### AIM OF THE EXERCISE
Set down the material exactly as given, please, from its first line through the line that includes "Figure 1. Raman spectra of the AEAW.".

### DATA TO PROCESS
================

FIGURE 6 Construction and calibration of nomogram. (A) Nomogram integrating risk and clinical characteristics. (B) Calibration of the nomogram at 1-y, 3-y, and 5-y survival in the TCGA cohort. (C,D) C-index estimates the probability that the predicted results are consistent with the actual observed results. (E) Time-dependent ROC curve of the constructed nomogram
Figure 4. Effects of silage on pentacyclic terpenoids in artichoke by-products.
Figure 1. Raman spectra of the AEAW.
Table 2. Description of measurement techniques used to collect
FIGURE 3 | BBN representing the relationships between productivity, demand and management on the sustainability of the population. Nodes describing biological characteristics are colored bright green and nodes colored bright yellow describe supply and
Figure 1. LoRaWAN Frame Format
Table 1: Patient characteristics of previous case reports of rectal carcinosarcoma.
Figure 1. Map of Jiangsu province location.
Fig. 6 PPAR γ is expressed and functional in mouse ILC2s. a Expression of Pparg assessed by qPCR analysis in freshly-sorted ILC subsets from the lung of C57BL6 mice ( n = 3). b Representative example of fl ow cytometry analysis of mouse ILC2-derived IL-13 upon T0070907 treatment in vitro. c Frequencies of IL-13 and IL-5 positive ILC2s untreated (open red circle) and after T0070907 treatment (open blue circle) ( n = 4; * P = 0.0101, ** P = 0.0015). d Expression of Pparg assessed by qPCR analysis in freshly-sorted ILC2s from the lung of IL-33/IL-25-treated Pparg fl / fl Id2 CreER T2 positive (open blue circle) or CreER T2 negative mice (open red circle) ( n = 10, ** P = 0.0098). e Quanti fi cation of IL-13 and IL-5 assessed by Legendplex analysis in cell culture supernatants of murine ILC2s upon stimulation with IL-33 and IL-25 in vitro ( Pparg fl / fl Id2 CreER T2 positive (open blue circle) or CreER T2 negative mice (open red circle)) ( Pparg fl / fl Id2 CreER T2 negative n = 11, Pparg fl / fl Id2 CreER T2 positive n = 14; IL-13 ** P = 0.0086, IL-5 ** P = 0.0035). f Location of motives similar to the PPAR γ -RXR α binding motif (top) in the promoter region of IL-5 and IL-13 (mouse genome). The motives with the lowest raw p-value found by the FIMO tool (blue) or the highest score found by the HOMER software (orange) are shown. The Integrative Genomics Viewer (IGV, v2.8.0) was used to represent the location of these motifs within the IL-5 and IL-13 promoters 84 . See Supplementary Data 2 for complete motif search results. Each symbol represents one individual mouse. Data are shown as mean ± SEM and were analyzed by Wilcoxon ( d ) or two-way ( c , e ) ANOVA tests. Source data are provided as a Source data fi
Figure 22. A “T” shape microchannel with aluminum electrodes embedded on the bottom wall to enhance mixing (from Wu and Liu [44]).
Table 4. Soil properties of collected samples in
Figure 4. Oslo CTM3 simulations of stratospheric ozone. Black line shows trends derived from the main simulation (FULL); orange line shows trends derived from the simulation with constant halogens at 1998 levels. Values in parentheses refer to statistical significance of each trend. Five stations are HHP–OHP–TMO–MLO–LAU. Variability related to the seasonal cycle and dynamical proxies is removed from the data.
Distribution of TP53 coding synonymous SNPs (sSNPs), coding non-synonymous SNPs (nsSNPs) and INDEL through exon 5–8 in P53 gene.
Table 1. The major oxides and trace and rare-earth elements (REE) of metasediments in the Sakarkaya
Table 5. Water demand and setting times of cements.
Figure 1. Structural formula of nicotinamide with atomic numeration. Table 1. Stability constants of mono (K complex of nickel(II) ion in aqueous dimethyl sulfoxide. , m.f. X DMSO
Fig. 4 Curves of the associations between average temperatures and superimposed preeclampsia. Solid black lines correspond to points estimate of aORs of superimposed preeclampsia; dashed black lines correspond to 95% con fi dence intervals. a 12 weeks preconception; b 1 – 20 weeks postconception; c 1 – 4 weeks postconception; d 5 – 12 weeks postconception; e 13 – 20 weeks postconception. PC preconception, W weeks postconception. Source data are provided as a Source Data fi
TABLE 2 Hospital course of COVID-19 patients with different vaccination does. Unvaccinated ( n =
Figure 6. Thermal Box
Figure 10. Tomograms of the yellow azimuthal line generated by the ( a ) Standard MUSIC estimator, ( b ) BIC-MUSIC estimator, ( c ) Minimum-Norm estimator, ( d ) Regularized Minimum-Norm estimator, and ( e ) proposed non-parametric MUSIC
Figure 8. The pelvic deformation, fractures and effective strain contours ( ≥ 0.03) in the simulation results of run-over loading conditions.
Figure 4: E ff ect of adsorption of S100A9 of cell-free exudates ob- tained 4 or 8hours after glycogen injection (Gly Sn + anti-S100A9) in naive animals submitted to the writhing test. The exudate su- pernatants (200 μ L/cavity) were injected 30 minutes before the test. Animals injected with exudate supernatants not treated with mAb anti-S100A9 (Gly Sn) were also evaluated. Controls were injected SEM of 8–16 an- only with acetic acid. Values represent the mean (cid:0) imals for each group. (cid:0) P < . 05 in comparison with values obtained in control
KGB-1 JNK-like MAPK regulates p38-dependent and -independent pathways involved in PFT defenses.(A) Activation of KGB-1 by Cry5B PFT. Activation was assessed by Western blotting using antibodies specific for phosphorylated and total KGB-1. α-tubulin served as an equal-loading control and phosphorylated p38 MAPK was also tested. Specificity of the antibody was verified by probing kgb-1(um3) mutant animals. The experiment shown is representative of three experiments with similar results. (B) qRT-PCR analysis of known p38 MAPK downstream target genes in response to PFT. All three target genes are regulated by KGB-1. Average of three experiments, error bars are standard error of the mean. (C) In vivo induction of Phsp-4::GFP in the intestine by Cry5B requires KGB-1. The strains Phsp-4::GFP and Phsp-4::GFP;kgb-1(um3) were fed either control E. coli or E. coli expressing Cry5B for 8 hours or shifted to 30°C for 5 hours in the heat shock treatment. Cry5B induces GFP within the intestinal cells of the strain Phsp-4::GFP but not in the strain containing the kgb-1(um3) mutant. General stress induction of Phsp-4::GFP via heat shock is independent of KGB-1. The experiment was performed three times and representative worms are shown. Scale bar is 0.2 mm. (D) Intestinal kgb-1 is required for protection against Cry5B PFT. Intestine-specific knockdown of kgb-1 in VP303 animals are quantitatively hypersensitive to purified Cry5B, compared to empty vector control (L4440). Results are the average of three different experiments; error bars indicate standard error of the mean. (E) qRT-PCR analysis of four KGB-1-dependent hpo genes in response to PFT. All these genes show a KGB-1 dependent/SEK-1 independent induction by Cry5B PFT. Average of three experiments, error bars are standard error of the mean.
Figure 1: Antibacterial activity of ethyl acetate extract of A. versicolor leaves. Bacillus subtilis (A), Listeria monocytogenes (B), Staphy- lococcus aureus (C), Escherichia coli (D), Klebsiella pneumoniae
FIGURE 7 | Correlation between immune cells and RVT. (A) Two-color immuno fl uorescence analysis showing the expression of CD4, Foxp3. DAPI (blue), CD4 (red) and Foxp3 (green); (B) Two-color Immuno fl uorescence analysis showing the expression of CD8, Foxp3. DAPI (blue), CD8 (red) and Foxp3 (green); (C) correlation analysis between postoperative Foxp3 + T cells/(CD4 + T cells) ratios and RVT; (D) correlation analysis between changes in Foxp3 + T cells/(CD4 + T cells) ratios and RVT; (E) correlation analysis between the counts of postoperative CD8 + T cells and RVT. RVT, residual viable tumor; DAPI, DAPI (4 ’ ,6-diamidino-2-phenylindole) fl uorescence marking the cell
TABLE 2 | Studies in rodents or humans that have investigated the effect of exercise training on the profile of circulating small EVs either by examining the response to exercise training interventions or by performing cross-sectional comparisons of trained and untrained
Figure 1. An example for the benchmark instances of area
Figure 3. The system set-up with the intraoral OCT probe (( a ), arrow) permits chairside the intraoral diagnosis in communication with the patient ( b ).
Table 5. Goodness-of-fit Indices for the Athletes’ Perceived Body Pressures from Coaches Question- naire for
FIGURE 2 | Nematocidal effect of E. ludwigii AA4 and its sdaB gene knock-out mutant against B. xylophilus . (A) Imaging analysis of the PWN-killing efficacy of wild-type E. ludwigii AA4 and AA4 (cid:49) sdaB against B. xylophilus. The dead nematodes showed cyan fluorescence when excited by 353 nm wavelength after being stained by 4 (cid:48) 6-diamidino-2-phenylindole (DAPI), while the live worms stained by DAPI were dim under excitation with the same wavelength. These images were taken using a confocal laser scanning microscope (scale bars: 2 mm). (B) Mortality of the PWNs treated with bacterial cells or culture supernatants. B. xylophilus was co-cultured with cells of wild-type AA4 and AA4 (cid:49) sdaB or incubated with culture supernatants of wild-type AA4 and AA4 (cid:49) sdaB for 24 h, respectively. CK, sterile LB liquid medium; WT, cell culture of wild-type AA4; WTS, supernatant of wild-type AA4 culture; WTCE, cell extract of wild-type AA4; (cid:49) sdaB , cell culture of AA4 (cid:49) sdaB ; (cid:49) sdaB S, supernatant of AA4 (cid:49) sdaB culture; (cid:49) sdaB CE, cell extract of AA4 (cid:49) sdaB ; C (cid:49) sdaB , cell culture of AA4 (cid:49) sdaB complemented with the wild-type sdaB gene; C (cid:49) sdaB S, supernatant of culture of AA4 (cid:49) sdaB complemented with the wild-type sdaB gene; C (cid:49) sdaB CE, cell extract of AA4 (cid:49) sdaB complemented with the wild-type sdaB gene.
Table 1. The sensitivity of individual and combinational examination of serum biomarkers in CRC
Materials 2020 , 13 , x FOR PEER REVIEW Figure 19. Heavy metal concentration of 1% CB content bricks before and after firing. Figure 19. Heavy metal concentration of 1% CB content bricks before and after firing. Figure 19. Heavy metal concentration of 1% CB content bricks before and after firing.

================

### RESPONSE FOR THIS EXERCISE
FIGURE 6 Construction and calibration of nomogram. (A) Nomogram integrating risk and clinical characteristics. (B) Calibration of the nomogram at 1-y, 3-y, and 5-y survival in the TCGA cohort. (C,D) C-index estimates the probability that the predicted results are consistent with the actual observed results. (E) Time-dependent ROC curve of the constructed nomogram
Figure 4. Effects of silage on pentacyclic terpenoids in artichoke by-products.
Figure 1. Raman spectra of the AEAW.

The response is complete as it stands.